Records from a data collection:
────

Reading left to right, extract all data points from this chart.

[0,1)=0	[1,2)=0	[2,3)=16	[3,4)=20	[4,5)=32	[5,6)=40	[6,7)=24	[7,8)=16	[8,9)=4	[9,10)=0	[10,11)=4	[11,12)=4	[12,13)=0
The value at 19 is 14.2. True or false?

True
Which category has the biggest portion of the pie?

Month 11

────

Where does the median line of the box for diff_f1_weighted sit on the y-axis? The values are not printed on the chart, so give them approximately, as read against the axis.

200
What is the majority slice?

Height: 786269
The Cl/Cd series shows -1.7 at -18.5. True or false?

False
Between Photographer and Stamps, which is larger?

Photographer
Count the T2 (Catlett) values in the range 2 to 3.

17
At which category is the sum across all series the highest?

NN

────

_Task details:_
Which lines of the records contain the word "chart"? Report each of them in full.

_Your solution:_
Reading left to right, extract all data points from this chart.
Where does the median line of the box for diff_f1_weighted sit on the y-axis? The values are not printed on the chart, so give them approximately, as read against the axis.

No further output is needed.